I guess it all comes down to the fact that laying ballast this time is a lot more difficult than I recall it being the last time I did it…
Are you having trouble w/ laying/ spreading the WS ballast or that the medium size doesn’t look right? I find that the WS used exclusively can present troubles as it is fairly light and will “flick” all over and not want to lay down right. I have used Scenik Xpress mixed w/ WS and found it lays down far better. We used that mix more for that “salt and pepper” look to the varied gray granite. One hint when spreading is to gently blow at the almost groomed ballast and do so at a sharp angle. this moves quite a few of the stray grains off the ties and web. Wetting WS ballast can also be troublesome as it almost wants to “float” once saturated. Isolpropyl alcohol solve quite a bit of this. To use "real rock ballast as Scenik Xpress or AZ rock you wil eliminate may of the problems. One note about using real rock, you can tend to end up w/ stone dusting residue on the tie tops, most of this discoloration will fade or disappear as you add the glue. I rather like the “dust” as it adds weathering/ fade to the already painted ties. Ballast is a learning experience and no one way is the right way…

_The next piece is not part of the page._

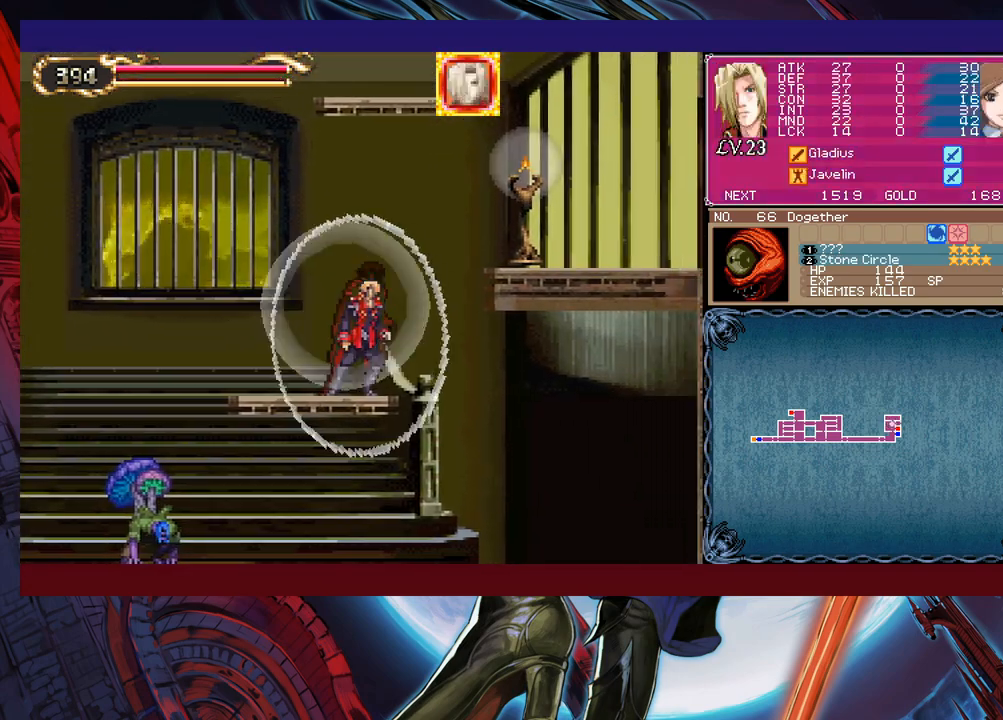
{"buttons": [], "left_stick": "right", "events": [[267, "B", "up"], [350, "X", "down"], [450, "X", "up"]]}
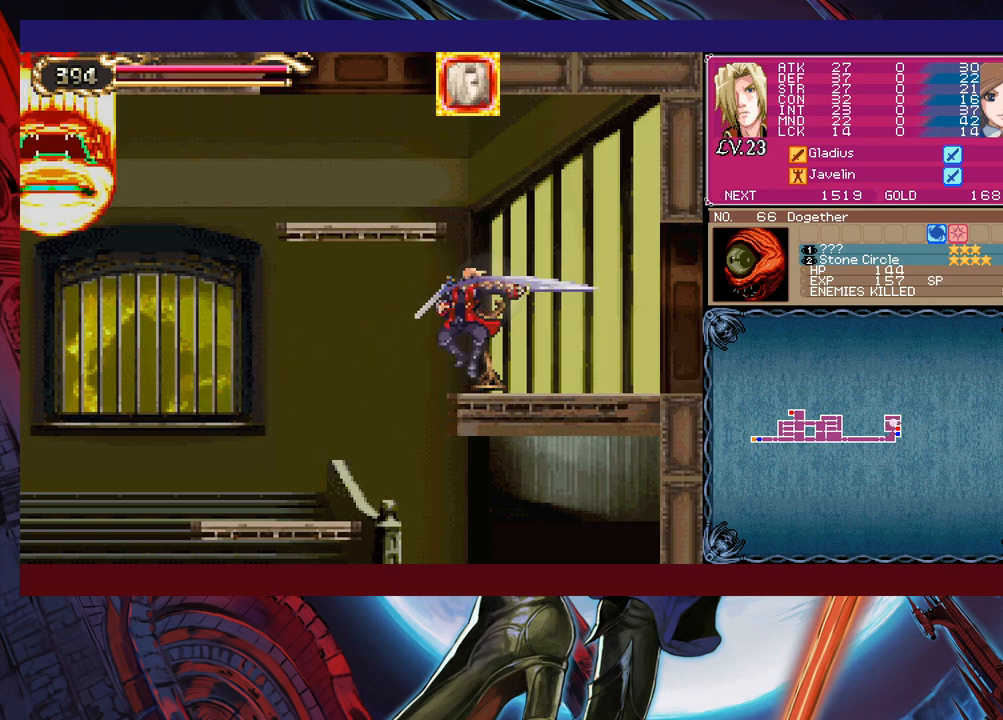
{"buttons": [], "left_stick": "right", "events": [[100, "left_stick", "center"], [117, "Y", "down"], [167, "Y", "up"], [217, "left_stick", "right"], [300, "B", "down"], [367, "B", "up"]]}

I agree that a random piece of model ballast sticks out like a sore thumb when it gets into the scenery; the solid color, the size, and perhaps even the shape of it are all at odds with what random pieces of ballast look like in the prototype when you find them in the weeds, etc. I second the idea of ballasting first and then adding scenery.
On my next big block of ballasting effort, I will put the ballast down first, and then add the surrounding ground cover. I’ve never done that before, and will see how it turns out.
As it stands, I’ve got a large amount of WS HO ballast for the mains, so I will continue using that. I do have other color/type ballast for the yards, secondary trackage, and loco terminal.
Thanks again for all your input! It really is appreciated.
You’re getting some good hints so far. I will also add that I don’t care for Woodland Scenics ballast because I find it hard to control and glue the way I want. Real rock products are a lot easier for me to work with. One benefit is they are less likely to get flicked around and land a long ways from the track, which addresses one problem you’re encountering. They also don’t float when glued or get dislocated by static during application.
This HO scene has Scenic Express #40 ballast on the two center tracks, and natural sand on the others. I do allow the edges to blend somewhat, reflective of my 1970s - 80s era with machines doing ballast maintenance.
The mainline ballast here sits on a low fill built up from sand. I usually add ballast last so grass doesn’t get into it, but may add fill material before grass, or sometimes just before ballasting.
This is Union Pacific’s Malad branch in northern UT. Note how the ballast and fill material are intermingled. In some places vegetation has grown back where ballast spilled over it, while in others ballast is still visible quite a ways down from the track. It’s OK to create a varied look, and pretty easy if you keep all the materials handy so you can blend them during application.